#### [YOUR ASSIGNMENT]
Nothing in the listing below should change; retype it as is.

========

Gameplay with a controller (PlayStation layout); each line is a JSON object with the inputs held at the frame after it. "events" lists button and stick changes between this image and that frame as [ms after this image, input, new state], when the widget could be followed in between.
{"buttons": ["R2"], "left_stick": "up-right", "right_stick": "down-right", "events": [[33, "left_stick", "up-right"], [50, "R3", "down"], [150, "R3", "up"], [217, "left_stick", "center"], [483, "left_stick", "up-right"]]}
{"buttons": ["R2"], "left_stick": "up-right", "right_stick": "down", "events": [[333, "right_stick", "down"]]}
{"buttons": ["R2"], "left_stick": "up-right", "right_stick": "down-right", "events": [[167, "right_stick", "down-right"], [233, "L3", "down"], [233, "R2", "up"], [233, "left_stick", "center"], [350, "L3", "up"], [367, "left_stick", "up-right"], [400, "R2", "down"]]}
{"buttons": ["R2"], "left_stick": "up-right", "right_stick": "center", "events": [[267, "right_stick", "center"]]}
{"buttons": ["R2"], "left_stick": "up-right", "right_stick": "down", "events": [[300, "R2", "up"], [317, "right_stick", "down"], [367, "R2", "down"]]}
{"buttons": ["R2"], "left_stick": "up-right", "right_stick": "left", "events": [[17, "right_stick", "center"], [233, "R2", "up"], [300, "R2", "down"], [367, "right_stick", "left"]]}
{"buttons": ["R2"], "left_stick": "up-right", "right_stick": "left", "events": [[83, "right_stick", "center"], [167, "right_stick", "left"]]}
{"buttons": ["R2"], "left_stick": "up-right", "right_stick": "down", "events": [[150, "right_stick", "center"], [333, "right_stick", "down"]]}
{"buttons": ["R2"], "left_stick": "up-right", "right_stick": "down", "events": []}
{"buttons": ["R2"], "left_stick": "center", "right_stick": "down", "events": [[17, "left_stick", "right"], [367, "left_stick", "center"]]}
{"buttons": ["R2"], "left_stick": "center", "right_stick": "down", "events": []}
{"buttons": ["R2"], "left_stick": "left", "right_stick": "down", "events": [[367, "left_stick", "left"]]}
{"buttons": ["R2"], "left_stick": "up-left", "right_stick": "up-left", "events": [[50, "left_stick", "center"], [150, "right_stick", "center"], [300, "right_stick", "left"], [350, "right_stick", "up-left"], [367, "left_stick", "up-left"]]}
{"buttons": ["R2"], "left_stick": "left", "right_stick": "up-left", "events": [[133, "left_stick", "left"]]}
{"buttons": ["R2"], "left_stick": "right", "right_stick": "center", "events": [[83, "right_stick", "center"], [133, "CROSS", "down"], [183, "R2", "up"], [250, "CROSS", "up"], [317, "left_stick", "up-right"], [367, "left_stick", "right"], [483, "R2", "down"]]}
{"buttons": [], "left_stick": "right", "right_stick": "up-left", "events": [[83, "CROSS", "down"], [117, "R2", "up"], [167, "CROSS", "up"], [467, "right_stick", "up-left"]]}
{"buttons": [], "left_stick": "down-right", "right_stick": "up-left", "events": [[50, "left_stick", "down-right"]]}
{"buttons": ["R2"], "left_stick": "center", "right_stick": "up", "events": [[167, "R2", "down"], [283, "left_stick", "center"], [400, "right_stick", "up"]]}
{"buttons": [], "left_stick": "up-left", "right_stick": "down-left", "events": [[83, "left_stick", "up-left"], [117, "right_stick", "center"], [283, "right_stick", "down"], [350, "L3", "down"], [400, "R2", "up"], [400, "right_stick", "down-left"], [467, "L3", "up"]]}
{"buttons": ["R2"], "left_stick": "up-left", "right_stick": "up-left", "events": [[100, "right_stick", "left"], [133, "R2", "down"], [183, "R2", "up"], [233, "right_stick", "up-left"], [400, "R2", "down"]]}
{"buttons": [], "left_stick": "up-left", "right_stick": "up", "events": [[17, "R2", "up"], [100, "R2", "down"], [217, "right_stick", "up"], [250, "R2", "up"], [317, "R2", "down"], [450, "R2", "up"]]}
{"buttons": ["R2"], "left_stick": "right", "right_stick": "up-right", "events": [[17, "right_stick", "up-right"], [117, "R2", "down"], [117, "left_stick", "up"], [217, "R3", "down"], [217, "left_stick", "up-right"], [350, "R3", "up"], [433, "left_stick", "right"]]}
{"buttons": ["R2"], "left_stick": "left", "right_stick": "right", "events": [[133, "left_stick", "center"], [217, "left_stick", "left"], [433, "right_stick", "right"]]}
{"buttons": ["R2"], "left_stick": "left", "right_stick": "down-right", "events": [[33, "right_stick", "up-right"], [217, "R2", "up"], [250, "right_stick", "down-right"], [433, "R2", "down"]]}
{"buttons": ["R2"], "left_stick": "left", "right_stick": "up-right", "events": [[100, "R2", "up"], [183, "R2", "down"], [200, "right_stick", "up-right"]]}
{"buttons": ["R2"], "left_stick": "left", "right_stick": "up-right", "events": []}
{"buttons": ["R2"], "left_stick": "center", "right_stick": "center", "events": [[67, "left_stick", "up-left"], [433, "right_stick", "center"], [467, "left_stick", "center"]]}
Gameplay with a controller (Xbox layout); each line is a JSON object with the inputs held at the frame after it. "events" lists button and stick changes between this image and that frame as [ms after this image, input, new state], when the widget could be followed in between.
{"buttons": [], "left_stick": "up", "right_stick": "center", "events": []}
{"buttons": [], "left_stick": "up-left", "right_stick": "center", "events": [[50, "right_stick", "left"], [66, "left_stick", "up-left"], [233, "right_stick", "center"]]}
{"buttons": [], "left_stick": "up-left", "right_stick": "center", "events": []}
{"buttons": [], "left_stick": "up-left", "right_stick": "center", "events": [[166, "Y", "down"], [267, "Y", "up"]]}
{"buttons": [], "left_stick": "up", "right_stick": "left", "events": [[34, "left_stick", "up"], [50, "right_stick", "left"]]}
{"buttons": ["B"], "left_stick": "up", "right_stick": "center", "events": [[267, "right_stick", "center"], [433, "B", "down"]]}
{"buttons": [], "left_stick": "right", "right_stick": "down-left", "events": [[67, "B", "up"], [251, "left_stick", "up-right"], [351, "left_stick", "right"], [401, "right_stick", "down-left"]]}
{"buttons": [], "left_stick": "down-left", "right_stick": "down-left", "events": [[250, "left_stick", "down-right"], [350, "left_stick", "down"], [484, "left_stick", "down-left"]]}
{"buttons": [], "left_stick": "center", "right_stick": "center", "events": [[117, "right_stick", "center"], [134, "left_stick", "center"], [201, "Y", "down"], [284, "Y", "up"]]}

========

#### [OUTPUT FOR THIS EXERCISE]
Gameplay with a controller (PlayStation layout); each line is a JSON object with the inputs held at the frame after it. "events" lists button and stick changes between this image and that frame as [ms after this image, input, new state], when the widget could be followed in between.
{"buttons": ["R2"], "left_stick": "up-right", "right_stick": "down-right", "events": [[33, "left_stick", "up-right"], [50, "R3", "down"], [150, "R3", "up"], [217, "left_stick", "center"], [483, "left_stick", "up-right"]]}
{"buttons": ["R2"], "left_stick": "up-right", "right_stick": "down", "events": [[333, "right_stick", "down"]]}
{"buttons": ["R2"], "left_stick": "up-right", "right_stick": "down-right", "events": [[167, "right_stick", "down-right"], [233, "L3", "down"], [233, "R2", "up"], [233, "left_stick", "center"], [350, "L3", "up"], [367, "left_stick", "up-right"], [400, "R2", "down"]]}
{"buttons": ["R2"], "left_stick": "up-right", "right_stick": "center", "events": [[267, "right_stick", "center"]]}
{"buttons": ["R2"], "left_stick": "up-right", "right_stick": "down", "events": [[300, "R2", "up"], [317, "right_stick", "down"], [367, "R2", "down"]]}
{"buttons": ["R2"], "left_stick": "up-right", "right_stick": "left", "events": [[17, "right_stick", "center"], [233, "R2", "up"], [300, "R2", "down"], [367, "right_stick", "left"]]}
{"buttons": ["R2"], "left_stick": "up-right", "right_stick": "left", "events": [[83, "right_stick", "center"], [167, "right_stick", "left"]]}
{"buttons": ["R2"], "left_stick": "up-right", "right_stick": "down", "events": [[150, "right_stick", "center"], [333, "right_stick", "down"]]}
{"buttons": ["R2"], "left_stick": "up-right", "right_stick": "down", "events": []}
{"buttons": ["R2"], "left_stick": "center", "right_stick": "down", "events": [[17, "left_stick", "right"], [367, "left_stick", "center"]]}
{"buttons": ["R2"], "left_stick": "center", "right_stick": "down", "events": []}
{"buttons": ["R2"], "left_stick": "left", "right_stick": "down", "events": [[367, "left_stick", "left"]]}
{"buttons": ["R2"], "left_stick": "up-left", "right_stick": "up-left", "events": [[50, "left_stick", "center"], [150, "right_stick", "center"], [300, "right_stick", "left"], [350, "right_stick", "up-left"], [367, "left_stick", "up-left"]]}
{"buttons": ["R2"], "left_stick": "left", "right_stick": "up-left", "events": [[133, "left_stick", "left"]]}
{"buttons": ["R2"], "left_stick": "right", "right_stick": "center", "events": [[83, "right_stick", "center"], [133, "CROSS", "down"], [183, "R2", "up"], [250, "CROSS", "up"], [317, "left_stick", "up-right"], [367, "left_stick", "right"], [483, "R2", "down"]]}
{"buttons": [], "left_stick": "right", "right_stick": "up-left", "events": [[83, "CROSS", "down"], [117, "R2", "up"], [167, "CROSS", "up"], [467, "right_stick", "up-left"]]}
{"buttons": [], "left_stick": "down-right", "right_stick": "up-left", "events": [[50, "left_stick", "down-right"]]}
{"buttons": ["R2"], "left_stick": "center", "right_stick": "up", "events": [[167, "R2", "down"], [283, "left_stick", "center"], [400, "right_stick", "up"]]}
{"buttons": [], "left_stick": "up-left", "right_stick": "down-left", "events": [[83, "left_stick", "up-left"], [117, "right_stick", "center"], [283, "right_stick", "down"], [350, "L3", "down"], [400, "R2", "up"], [400, "right_stick", "down-left"], [467, "L3", "up"]]}
{"buttons": ["R2"], "left_stick": "up-left", "right_stick": "up-left", "events": [[100, "right_stick", "left"], [133, "R2", "down"], [183, "R2", "up"], [233, "right_stick", "up-left"], [400, "R2", "down"]]}
{"buttons": [], "left_stick": "up-left", "right_stick": "up", "events": [[17, "R2", "up"], [100, "R2", "down"], [217, "right_stick", "up"], [250, "R2", "up"], [317, "R2", "down"], [450, "R2", "up"]]}
{"buttons": ["R2"], "left_stick": "right", "right_stick": "up-right", "events": [[17, "right_stick", "up-right"], [117, "R2", "down"], [117, "left_stick", "up"], [217, "R3", "down"], [217, "left_stick", "up-right"], [350, "R3", "up"], [433, "left_stick", "right"]]}
{"buttons": ["R2"], "left_stick": "left", "right_stick": "right", "events": [[133, "left_stick", "center"], [217, "left_stick", "left"], [433, "right_stick", "right"]]}
{"buttons": ["R2"], "left_stick": "left", "right_stick": "down-right", "events": [[33, "right_stick", "up-right"], [217, "R2", "up"], [250, "right_stick", "down-right"], [433, "R2", "down"]]}
{"buttons": ["R2"], "left_stick": "left", "right_stick": "up-right", "events": [[100, "R2", "up"], [183, "R2", "down"], [200, "right_stick", "up-right"]]}
{"buttons": ["R2"], "left_stick": "left", "right_stick": "up-right", "events": []}
{"buttons": ["R2"], "left_stick": "center", "right_stick": "center", "events": [[67, "left_stick", "up-left"], [433, "right_stick", "center"], [467, "left_stick", "center"]]}
Gameplay with a controller (Xbox layout); each line is a JSON object with the inputs held at the frame after it. "events" lists button and stick changes between this image and that frame as [ms after this image, input, new state], when the widget could be followed in between.
{"buttons": [], "left_stick": "up", "right_stick": "center", "events": []}
{"buttons": [], "left_stick": "up-left", "right_stick": "center", "events": [[50, "right_stick", "left"], [66, "left_stick", "up-left"], [233, "right_stick", "center"]]}
{"buttons": [], "left_stick": "up-left", "right_stick": "center", "events": []}
{"buttons": [], "left_stick": "up-left", "right_stick": "center", "events": [[166, "Y", "down"], [267, "Y", "up"]]}
{"buttons": [], "left_stick": "up", "right_stick": "left", "events": [[34, "left_stick", "up"], [50, "right_stick", "left"]]}
{"buttons": ["B"], "left_stick": "up", "right_stick": "center", "events": [[267, "right_stick", "center"], [433, "B", "down"]]}
{"buttons": [], "left_stick": "right", "right_stick": "down-left", "events": [[67, "B", "up"], [251, "left_stick", "up-right"], [351, "left_stick", "right"], [401, "right_stick", "down-left"]]}
{"buttons": [], "left_stick": "down-left", "right_stick": "down-left", "events": [[250, "left_stick", "down-right"], [350, "left_stick", "down"], [484, "left_stick", "down-left"]]}
{"buttons": [], "left_stick": "center", "right_stick": "center", "events": [[117, "right_stick", "center"], [134, "left_stick", "center"], [201, "Y", "down"], [284, "Y", "up"]]}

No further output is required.